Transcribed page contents
=== Begin Enclosure ===

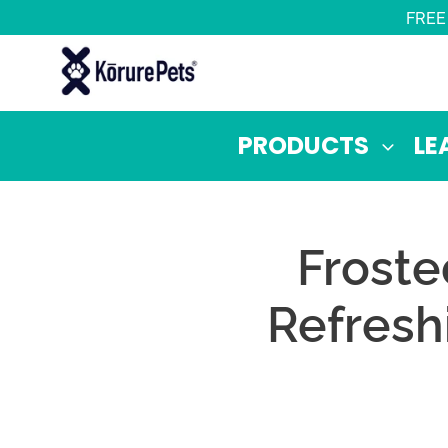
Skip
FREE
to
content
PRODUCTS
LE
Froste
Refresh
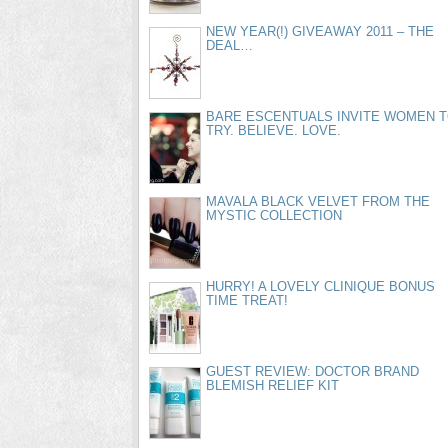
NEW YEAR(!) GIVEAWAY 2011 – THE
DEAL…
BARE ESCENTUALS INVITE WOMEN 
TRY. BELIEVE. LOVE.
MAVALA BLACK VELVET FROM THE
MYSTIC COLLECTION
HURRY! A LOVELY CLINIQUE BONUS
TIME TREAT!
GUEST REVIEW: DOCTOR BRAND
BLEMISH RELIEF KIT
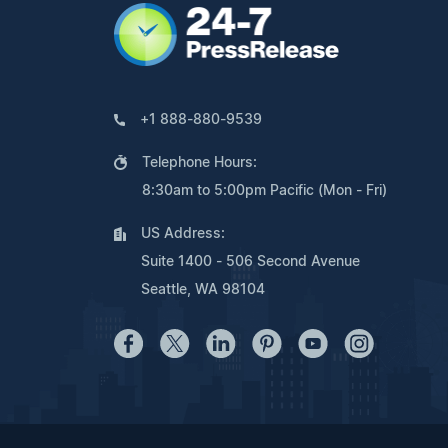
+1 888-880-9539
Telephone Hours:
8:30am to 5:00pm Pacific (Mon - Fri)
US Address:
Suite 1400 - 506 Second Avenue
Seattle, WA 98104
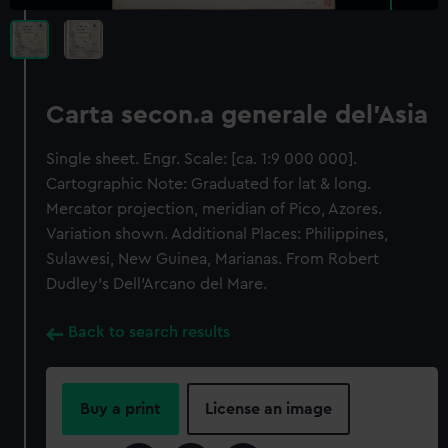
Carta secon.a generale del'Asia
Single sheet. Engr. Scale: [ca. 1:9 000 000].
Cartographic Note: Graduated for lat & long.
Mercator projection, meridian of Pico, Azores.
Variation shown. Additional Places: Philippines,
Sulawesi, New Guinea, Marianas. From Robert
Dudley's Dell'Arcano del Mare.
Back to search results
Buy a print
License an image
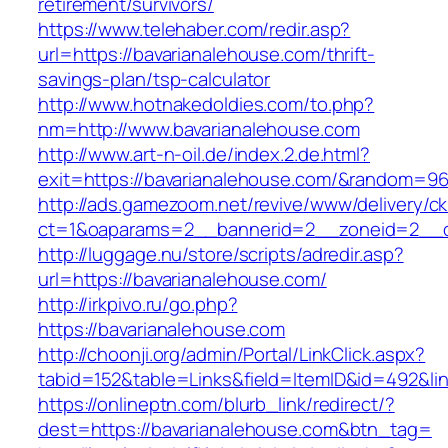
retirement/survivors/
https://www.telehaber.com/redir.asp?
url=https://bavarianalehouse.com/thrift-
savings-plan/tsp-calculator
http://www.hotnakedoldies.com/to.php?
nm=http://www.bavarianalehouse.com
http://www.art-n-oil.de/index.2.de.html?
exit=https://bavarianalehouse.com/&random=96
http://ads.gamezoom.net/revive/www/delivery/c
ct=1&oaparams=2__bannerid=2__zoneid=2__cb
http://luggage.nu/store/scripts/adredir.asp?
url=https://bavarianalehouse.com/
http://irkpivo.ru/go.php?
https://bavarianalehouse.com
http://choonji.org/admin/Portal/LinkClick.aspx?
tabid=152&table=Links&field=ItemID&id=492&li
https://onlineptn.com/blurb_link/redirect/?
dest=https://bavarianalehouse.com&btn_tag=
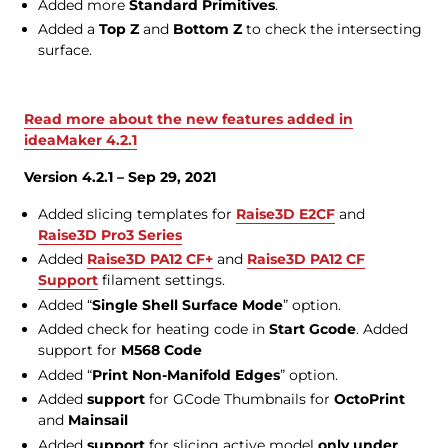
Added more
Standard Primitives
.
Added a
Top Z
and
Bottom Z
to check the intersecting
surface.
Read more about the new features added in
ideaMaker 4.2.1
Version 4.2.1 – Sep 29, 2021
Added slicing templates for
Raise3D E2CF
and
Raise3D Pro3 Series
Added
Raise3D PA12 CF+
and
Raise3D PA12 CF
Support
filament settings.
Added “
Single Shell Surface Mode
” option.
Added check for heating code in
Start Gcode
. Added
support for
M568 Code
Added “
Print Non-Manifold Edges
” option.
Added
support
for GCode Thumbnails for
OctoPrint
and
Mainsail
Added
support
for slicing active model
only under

=== End Enclosure ===

▶ HOW TO COMPLETE THIS TASK: Pictures are to be left out when the entries above are repeated exactly.

▶ FINISHED TASK:
Skip
FREE
to
content
PRODUCTS
LE
Froste
Refresh
NEW YEAR(!) GIVEAWAY 2011 – THE
DEAL…
BARE ESCENTUALS INVITE WOMEN 
TRY. BELIEVE. LOVE.
MAVALA BLACK VELVET FROM THE
MYSTIC COLLECTION
HURRY! A LOVELY CLINIQUE BONUS
TIME TREAT!
GUEST REVIEW: DOCTOR BRAND
BLEMISH RELIEF KIT
+1 888-880-9539
Telephone Hours:
8:30am to 5:00pm Pacific (Mon - Fri)
US Address:
Suite 1400 - 506 Second Avenue
Seattle, WA 98104
Carta secon.a generale del'Asia
Single sheet. Engr. Scale: [ca. 1:9 000 000].
Cartographic Note: Graduated for lat & long.
Mercator projection, meridian of Pico, Azores.
Variation shown. Additional Places: Philippines,
Sulawesi, New Guinea, Marianas. From Robert
Dudley's Dell'Arcano del Mare.
Back to search results
Buy a print
License an image
retirement/survivors/
https://www.telehaber.com/redir.asp?
url=https://bavarianalehouse.com/thrift-
savings-plan/tsp-calculator
http://www.hotnakedoldies.com/to.php?
nm=http://www.bavarianalehouse.com
http://www.art-n-oil.de/index.2.de.html?
exit=https://bavarianalehouse.com/&random=96
http://ads.gamezoom.net/revive/www/delivery/c
ct=1&oaparams=2__bannerid=2__zoneid=2__cb
http://luggage.nu/store/scripts/adredir.asp?
url=https://bavarianalehouse.com/
http://irkpivo.ru/go.php?
https://bavarianalehouse.com
http://choonji.org/admin/Portal/LinkClick.aspx?
tabid=152&table=Links&field=ItemID&id=492&li
https://onlineptn.com/blurb_link/redirect/?
dest=https://bavarianalehouse.com&btn_tag=
Added more
Standard Primitives
.
Added a
Top Z
and
Bottom Z
to check the intersecting
surface.
Read more about the new features added in
ideaMaker 4.2.1
Version 4.2.1 – Sep 29, 2021
Added slicing templates for
Raise3D E2CF
and
Raise3D Pro3 Series
Added
Raise3D PA12 CF+
and
Raise3D PA12 CF
Support
filament settings.
Added “
Single Shell Surface Mode
” option.
Added check for heating code in
Start Gcode
. Added
support for
M568 Code
Added “
Print Non-Manifold Edges
” option.
Added
support
for GCode Thumbnails for
OctoPrint
and
Mainsail
Added
support
for slicing active model
only under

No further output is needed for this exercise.